Airtightness evaluation of compressed air energy storage (CAES) salt caverns in bedded rock salt

Abstract

CAES technology provides large-scale clean energy storage of electric energy and enhances the spatio-temporal structure of power generation and utilization. The airtightness of salt caverns is essential for the economic viability of CAES systems. In this paper, a thermo-hydro-mechanical (THM) model is proposed for assessing the airtightness of CAES salt caverns in bedded rock salt. The accuracy of the model was verified using field data. Furthermore, the permeability and porosity of the rock salt and interlayer in the target cavern section were measured based on the Yunying salt district as the engineering background, and a 3D geomechanical model was established. The variations in temperature and pressure in the cavern were analyzed. Meanwhile, the seepage range, pore pressure, safety factor, and leakage amount of the JD5 and JD6 well groups under different cases within 1 year of operation were explored.
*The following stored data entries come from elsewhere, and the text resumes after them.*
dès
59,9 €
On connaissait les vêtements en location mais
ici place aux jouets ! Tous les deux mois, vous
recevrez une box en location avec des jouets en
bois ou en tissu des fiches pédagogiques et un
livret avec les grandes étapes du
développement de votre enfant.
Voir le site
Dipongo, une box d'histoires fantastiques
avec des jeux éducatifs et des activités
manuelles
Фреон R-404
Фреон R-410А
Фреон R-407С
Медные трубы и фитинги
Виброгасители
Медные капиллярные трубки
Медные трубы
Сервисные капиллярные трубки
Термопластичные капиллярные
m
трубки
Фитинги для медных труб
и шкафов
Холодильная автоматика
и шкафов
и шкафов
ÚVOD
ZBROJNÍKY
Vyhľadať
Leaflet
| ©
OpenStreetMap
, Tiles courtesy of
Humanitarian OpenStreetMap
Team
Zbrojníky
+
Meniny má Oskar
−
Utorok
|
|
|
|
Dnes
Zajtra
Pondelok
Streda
The results indicate that the permeability magnitudes of rock salt and interlayer are on the order of magnitudes of 10⁻¹⁸ m² and 10⁻¹⁹ m². The interlayer serves as the primary channel for air leakage. When the permeability of the interlayer is lower than 1 × 10⁻¹⁸ m², the percentage of air leakage from the CAES salt cavern is less than 1 %, and the JD5 and JD6 well groups exhibit excellent airtightness. When evaluating the airtightness of CAES salt caverns, the mass percentage of air leakage, pore pressure, and stability are recommended to be considered together. This study provides references for future airtightness evaluations of CAES projects in salt caverns.